--- PROVIDED INFORMATION ---

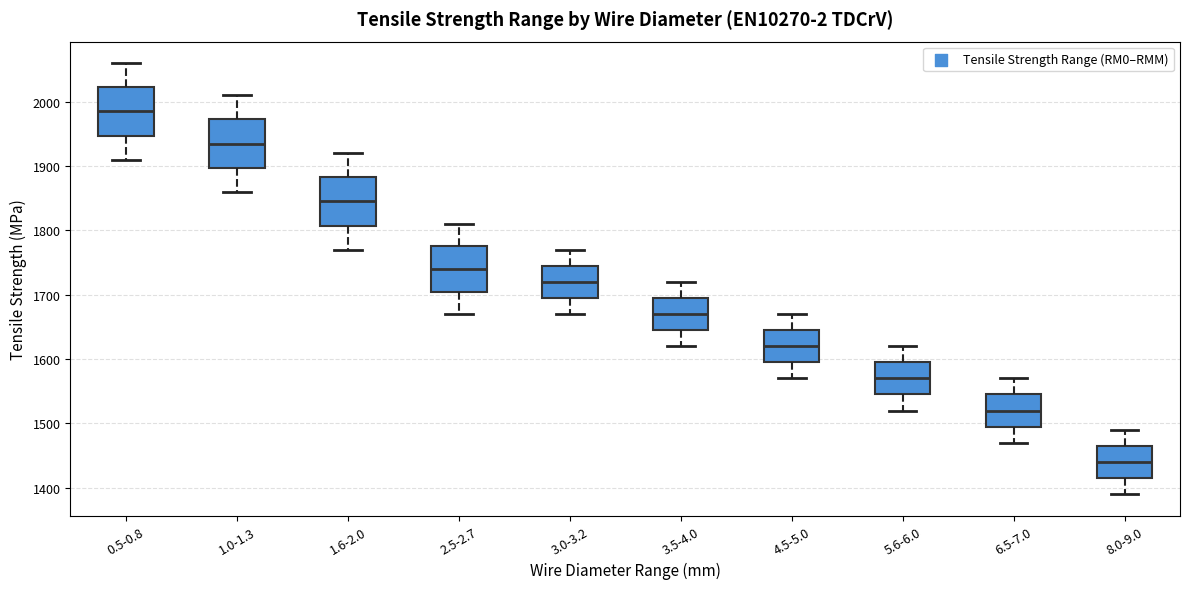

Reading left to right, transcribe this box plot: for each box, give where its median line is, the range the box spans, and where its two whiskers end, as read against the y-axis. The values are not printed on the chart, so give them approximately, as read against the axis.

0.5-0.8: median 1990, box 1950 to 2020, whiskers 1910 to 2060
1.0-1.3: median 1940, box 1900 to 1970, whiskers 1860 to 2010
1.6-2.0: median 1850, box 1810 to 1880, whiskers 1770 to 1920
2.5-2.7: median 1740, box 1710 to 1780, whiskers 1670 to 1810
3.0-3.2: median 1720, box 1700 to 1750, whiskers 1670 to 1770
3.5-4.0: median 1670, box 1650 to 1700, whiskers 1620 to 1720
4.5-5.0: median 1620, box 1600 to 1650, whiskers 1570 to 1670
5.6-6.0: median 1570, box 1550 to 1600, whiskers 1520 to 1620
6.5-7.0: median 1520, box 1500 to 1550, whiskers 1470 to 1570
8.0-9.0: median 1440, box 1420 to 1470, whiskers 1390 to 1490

---

WHAT THIS TASK INVOLVES –
Rewrite the lines running from the one containing "0.5-0.8: median 1990, box" through the last line above, changing "whiskers" to "tails" and keeping everything else the same.

RESPONSE BOX –
0.5-0.8: median 1990, box 1950 to 2020, tails 1910 to 2060
1.0-1.3: median 1940, box 1900 to 1970, tails 1860 to 2010
1.6-2.0: median 1850, box 1810 to 1880, tails 1770 to 1920
2.5-2.7: median 1740, box 1710 to 1780, tails 1670 to 1810
3.0-3.2: median 1720, box 1700 to 1750, tails 1670 to 1770
3.5-4.0: median 1670, box 1650 to 1700, tails 1620 to 1720
4.5-5.0: median 1620, box 1600 to 1650, tails 1570 to 1670
5.6-6.0: median 1570, box 1550 to 1600, tails 1520 to 1620
6.5-7.0: median 1520, box 1500 to 1550, tails 1470 to 1570
8.0-9.0: median 1440, box 1420 to 1470, tails 1390 to 1490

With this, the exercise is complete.